> _Set of tasks_
1) In the parenting forum post, what does the writer say to get for the baby?
2) Write out the stretch of the parenting forum post from "I have a baby" through "like that arise.".

> _Source text_
I have a baby and an almost 3 year old and I NEVER leave them alone for more that a few seconds, and even then sometimes things happen. Even my almost 3 year old doesn't really understand, sometimes she just wants to cuddle but will grab the baby in a way that she falls over, or baby is standing while holding on to a table and she'll want to take her hand causing the baby to fall over etc..

You say your son is as good as gold in nursery so probably he is not such a bad child as you think. I think by creating situations where he hurts your little one, he has also been made to feel like the bad guy and started to dislike his younger sibling. It's very important to break this destructive cycle. From now on, you need to get a carrier or sling for the baby and make sure you don't let any situations like that arise.

FourGates · 03/09/2013 21:57

This reply has been deleted

Message withdrawn at poster's request.

> _Source information_
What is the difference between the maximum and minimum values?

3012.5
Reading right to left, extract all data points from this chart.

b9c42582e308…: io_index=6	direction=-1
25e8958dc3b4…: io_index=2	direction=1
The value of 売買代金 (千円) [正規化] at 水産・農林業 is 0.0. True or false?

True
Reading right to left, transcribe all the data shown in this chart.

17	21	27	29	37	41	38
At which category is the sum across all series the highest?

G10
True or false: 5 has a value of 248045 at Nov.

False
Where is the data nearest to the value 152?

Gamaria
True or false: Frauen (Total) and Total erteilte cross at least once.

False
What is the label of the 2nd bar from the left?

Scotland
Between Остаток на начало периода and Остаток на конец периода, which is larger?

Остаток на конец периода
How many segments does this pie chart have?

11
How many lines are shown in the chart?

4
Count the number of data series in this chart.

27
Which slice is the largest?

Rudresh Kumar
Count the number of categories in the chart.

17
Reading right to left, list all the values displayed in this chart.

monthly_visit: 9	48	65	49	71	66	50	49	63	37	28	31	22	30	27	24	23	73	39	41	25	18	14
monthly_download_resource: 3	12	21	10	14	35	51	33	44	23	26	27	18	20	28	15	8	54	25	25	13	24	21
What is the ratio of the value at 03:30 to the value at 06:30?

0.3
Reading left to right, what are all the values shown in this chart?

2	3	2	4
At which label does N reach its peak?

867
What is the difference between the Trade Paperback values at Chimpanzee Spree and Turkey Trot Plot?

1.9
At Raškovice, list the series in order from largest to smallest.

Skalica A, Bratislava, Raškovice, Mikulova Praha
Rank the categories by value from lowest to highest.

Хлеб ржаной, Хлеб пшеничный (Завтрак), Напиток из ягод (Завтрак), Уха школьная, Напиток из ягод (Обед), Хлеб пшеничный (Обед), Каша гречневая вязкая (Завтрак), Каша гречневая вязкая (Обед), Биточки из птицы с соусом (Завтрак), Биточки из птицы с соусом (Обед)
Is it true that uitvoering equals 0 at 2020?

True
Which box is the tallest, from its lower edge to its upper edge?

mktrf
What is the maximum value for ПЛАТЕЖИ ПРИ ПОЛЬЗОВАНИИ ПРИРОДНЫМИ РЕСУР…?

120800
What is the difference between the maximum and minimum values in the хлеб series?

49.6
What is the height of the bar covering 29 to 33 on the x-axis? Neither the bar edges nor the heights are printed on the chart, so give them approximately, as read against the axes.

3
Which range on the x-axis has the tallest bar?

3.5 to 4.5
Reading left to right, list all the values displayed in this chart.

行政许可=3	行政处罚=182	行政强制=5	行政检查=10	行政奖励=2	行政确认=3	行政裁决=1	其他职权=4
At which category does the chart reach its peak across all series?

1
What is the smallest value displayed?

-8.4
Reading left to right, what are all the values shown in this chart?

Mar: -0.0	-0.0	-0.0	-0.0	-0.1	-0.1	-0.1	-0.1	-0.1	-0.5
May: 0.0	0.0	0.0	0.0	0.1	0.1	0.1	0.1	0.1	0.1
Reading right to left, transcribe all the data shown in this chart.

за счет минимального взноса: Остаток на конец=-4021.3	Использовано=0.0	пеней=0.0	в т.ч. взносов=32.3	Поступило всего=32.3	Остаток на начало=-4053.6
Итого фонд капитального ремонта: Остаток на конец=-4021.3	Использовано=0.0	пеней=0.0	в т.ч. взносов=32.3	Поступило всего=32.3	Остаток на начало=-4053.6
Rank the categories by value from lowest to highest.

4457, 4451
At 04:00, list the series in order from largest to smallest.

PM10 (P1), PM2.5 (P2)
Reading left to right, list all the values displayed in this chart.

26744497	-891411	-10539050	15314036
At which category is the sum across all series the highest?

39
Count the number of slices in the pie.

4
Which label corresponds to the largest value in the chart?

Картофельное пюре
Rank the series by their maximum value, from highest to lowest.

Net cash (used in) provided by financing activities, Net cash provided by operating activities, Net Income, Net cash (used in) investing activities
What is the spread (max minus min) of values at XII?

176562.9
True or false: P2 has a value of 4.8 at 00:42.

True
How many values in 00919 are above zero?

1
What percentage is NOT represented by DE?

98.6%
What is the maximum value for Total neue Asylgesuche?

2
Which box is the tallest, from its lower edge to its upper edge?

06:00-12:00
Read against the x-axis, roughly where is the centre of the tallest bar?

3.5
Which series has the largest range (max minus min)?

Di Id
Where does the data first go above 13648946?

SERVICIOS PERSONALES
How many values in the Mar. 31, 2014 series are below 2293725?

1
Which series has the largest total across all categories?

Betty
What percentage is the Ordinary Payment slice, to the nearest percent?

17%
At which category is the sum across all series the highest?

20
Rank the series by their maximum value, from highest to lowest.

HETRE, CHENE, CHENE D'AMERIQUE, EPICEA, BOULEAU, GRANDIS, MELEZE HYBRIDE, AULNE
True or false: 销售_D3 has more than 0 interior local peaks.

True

> _Answers to the tasks_
1) A carrier or sling.

2)
I have a baby and an almost 3 year old and I NEVER leave them alone for more that a few seconds, and even then sometimes things happen. Even my almost 3 year old doesn't really understand, sometimes she just wants to cuddle but will grab the baby in a way that she falls over, or baby is standing while holding on to a table and she'll want to take her hand causing the baby to fall over etc..

You say your son is as good as gold in nursery so probably he is not such a bad child as you think. I think by creating situations where he hurts your little one, he has also been made to feel like the bad guy and started to dislike his younger sibling. It's very important to break this destructive cycle. From now on, you need to get a carrier or sling for the baby and make sure you don't let any situations like that arise.